#### The tasks:
(1) Check each statement against the Nick Taylor biography and answer yes or no, quoting the words from it that decide the matter: (a) Taylor's father was a journalist; (b) the book Taylor wrote with Yaron Svoray was made into an HBO movie; (c) Taylor earned a B.A. from Western Carolina University.
(2) Carry the Nick Taylor biography forward from its final sentence.

#### Passage provided:
** begin **
- Born: Asheville, North Carolina
- Occupations: Author; journalist; ghostwriter; editor;
- Writing career
- Years active: 1980–present
- Genres: Biography, memoir, history, true crime
- Notable works: American-Made: the Enduring Legacy of the WPA; When FDR Put the Nation to Work
- Website: www.nicktayloronline.com

= Nick Taylor (author) =

American non-fiction author

Nick Taylor is an American non-fiction author, journalist, editor and ghostwriter. He has written on a wide range of subjects and produced a number of best-selling books working with notable figures including John Glenn, Peter G. Peterson and Yaron Svoray. Nick Taylor received the literary Christopher Award for the American-Made: the Enduring Legacy of the WPA; When FDR Put the Nation to Work in 2009. He co-authored with John Glenn the U.S. Senator and astronaut's 1999 autobiography John Glenn: A Memoir, and wrote, with former U.S. Commerce Secretary and private equity pioneer Peter G. Peterson, Peterson's memoir, The Education of an American Dreamer. Taylor also wrote, jointly with Yaron Svoray, In Hitler's Shadow: An Israeli's Amazing Journey Inside Germany's Neo-Nazi Movement, a book based on true story of the journalist's investigation Neo-Nazis in Germany in 1992–1993. The book became an HBO movie, The Infiltrator (1995 film), starring Oliver Platt. He is a frequent speaker and lecturer on the Works Progress Administration (WPA) and the New Deal.

==Early life==
Nick Taylor was born in Asheville and spent his early life in Waynesville, North Carolina. His father worked as a land surveyor and a draftsman and his mother was a journalist. When Taylor was about eight years old, his family moved to Fort Myers Beach, Florida. Taylor attended Fort Myers Senior High School and graduated from Western Carolina University with a B.A. degree in English and Professional Writing.
** end **
#### Information given:
** begin **
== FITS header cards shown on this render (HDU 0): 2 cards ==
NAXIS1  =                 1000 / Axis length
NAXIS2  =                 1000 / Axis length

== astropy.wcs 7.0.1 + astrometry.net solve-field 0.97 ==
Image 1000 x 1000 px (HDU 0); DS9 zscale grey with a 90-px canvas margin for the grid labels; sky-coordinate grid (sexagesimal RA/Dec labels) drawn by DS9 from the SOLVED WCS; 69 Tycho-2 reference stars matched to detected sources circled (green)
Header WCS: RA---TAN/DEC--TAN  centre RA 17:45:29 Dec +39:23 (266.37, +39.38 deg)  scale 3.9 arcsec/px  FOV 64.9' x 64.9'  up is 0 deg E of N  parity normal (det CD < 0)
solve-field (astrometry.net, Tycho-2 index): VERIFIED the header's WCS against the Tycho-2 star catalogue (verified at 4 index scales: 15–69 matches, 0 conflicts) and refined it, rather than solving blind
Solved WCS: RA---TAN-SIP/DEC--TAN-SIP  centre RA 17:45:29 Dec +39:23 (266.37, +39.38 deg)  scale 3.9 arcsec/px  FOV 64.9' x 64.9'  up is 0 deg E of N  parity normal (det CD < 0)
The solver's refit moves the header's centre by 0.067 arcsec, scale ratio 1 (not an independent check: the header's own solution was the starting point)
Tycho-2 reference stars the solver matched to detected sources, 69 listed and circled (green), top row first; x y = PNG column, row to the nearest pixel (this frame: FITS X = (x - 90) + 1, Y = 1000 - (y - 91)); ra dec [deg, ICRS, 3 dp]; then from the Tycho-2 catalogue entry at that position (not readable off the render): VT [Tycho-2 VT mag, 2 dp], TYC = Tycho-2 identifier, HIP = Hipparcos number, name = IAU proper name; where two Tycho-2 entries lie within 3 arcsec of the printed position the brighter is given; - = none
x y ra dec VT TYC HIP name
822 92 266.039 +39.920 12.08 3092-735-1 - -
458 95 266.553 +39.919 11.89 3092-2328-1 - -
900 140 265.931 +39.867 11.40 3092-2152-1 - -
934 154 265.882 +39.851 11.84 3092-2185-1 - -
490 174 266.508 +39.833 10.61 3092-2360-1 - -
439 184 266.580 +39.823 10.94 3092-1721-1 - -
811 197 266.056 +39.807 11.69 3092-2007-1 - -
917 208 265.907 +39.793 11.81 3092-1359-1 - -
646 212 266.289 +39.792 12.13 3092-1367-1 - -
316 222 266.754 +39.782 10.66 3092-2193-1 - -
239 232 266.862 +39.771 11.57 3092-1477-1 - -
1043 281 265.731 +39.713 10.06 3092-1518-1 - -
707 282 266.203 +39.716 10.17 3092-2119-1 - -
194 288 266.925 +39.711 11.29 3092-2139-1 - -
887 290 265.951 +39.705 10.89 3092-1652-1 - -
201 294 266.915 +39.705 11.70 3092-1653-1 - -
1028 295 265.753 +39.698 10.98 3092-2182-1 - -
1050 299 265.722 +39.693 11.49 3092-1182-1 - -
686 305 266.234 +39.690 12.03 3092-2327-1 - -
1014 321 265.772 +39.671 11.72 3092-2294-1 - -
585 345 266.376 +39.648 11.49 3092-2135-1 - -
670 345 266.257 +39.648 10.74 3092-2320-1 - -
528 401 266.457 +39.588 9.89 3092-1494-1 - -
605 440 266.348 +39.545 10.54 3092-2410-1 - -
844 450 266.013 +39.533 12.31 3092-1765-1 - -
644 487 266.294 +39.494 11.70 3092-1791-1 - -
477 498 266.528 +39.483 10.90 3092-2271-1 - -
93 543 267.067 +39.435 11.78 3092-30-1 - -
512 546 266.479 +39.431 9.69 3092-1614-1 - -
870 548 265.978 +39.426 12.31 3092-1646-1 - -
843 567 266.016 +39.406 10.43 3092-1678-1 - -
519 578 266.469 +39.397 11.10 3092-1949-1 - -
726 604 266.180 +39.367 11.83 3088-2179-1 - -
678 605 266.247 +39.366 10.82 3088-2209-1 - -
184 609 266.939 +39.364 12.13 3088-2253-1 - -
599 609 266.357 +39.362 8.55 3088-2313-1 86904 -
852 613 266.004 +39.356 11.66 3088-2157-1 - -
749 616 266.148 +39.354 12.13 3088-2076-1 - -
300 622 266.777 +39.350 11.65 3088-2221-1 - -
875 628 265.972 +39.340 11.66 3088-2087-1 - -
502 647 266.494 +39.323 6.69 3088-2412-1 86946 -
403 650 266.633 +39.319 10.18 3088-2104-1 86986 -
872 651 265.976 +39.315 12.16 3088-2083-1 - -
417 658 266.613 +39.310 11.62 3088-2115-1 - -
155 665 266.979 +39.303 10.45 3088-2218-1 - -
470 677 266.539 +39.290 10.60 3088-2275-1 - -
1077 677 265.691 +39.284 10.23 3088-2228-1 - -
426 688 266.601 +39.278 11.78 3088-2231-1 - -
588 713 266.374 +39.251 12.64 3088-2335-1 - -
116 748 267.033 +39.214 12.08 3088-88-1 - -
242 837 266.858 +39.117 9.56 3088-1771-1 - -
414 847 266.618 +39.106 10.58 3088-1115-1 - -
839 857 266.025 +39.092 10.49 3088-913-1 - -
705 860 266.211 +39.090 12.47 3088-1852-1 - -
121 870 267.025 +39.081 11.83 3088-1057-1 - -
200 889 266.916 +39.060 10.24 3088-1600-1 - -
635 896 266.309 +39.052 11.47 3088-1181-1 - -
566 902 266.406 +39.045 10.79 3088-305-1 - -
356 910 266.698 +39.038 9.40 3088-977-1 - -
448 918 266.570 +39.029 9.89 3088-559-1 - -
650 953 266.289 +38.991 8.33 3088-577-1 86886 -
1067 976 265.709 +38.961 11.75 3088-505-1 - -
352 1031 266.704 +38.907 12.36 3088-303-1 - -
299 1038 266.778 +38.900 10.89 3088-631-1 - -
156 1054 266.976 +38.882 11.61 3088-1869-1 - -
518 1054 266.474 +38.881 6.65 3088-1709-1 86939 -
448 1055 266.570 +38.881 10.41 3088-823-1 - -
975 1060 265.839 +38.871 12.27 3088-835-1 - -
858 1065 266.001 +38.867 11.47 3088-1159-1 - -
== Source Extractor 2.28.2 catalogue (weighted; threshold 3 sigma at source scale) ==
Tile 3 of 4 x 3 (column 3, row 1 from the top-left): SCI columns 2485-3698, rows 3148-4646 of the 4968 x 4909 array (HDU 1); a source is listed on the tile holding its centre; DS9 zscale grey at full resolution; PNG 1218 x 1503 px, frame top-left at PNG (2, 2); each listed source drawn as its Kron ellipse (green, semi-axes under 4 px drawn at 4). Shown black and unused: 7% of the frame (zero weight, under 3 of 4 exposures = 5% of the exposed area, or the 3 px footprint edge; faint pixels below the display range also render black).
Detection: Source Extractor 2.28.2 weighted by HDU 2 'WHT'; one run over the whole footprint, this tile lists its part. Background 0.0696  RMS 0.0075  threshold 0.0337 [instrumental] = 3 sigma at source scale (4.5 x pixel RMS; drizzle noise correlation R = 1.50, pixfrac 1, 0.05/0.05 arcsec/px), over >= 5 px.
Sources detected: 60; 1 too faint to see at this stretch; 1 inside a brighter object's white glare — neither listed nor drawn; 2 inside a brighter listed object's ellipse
** end **
#### Solved problems:
(1)
(a) No: "His father worked as a land surveyor and a draftsman and his mother was a journalist."
(b) Yes: "The book became an HBO movie, The Infiltrator (1995 film), starring Oliver Platt."
(c) Yes: "graduated from Western Carolina University with a B.A. degree in English and Professional Writing."

(2)
==Works==
- American-Made: the Enduring Legacy of the WPA: When FDR Put the Nation to Work, Nick Taylor, 2008, Bantam Books
- Laser: The Inventor, the Nobel Laureate, and the Thirty-Year Patent War, Nick Taylor, 2000, Simon and Schuster
- A Necessary End, Nick Taylor, 1994, Nan A. Talese
- Ordinary Miracles: Life in a Small Church, Nick Taylor, 1993, Simon and Schuster
- Sins of the Father: The True Story of a Family Running from the Mob, Nick Taylor, 1989, Simon and Schuster
- Bass Wars: A Story of Fishing, Fame, and Fortune, Nick Taylor, 1988, McGraw-Hill

==In collaboration==
- The Education of an American Dreamer: How a Son of Greek Immigrants Learned His Way from a Nebraska Diner to Washington, Wall Street, and Beyond, Nick Taylor with Peter G. Peterson, 2010, Grand Central Publishing
- John Glenn: A Memoir, John Glenn with Nick Taylor, 1999, Bantam Books
- Healing Lessons, Sidney J. Winawer, M.D., with Nick Taylor, 1998, Little, Brown
- In Hitler's Shadow: An Israeli's Amazing Journey Inside Germany's Neo-Nazi Movement, Yaron Svoray and Nick Taylor, 1994, Nan A. Talese

==Selective publications==
- Taylor, Nick (2008). "F.D.R. Knew How to Spend Carefully"
- Taylor, Nick (2005). "But Not at Writers' Expense"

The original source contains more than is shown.